Metabolites: For Sting-associated vasculopathy with onset in infancy (SAVI), there is currently no well-documented specific metabolite profile associated with this condition. SAVI is an autoinflammatory disease caused by mutations in the TMEM173 gene, which encodes the STING (Stimulator of Interferon Genes) protein. This leads to an overactive immune response characterized by increased production of type I interferons. The primary focus in SAVI is on immune dysregulation rather than metabolic abnormalities.
Nutraceuticals: Sting-associated vasculopathy with onset in infancy (SAVI) is a rare autoinflammatory disease. Currently, there is no established role for nutraceuticals in the treatment of SAVI. Standard treatment typically includes the use of JAK inhibitors and other immunosuppressive therapies to manage symptoms and reduce inflammation. Always consult with a healthcare professional before considering any supplements or alternative treatments.
Peptides: Sting-associated vasculopathy with onset in infancy (SAVI) is a rare autoinflammatory disease caused by mutations in the TMEM173 gene, which encodes the STING protein. The condition typically presents with severe systemic inflammation, vasculopathy, and damage to various tissues, leading to symptoms such as ulcerative skin lesions, respiratory complications, and vasculitis.

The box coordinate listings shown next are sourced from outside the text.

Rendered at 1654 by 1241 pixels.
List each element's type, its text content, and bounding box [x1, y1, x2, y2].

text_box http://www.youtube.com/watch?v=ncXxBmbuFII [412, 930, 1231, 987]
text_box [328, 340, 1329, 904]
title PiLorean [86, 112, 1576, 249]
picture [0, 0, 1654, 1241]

Peptides: In the context of SAVI, peptides or peptide-based therapies are not yet standard treatments. However, research in immunology often explores the use of peptides to modulate immune responses, which could potentially be of interest in developing future treatments.

Nan: If you are referring to nanotechnology or nanoparticles, these are being researched for their potential in targeted drug delivery and immune system modulation. Nanoparticles can be designed to deliver therapeutics directly to affected cells, potentially improving outcomes and reducing side effects, though this is still largely in the experimental stage for many conditions, including SAVI.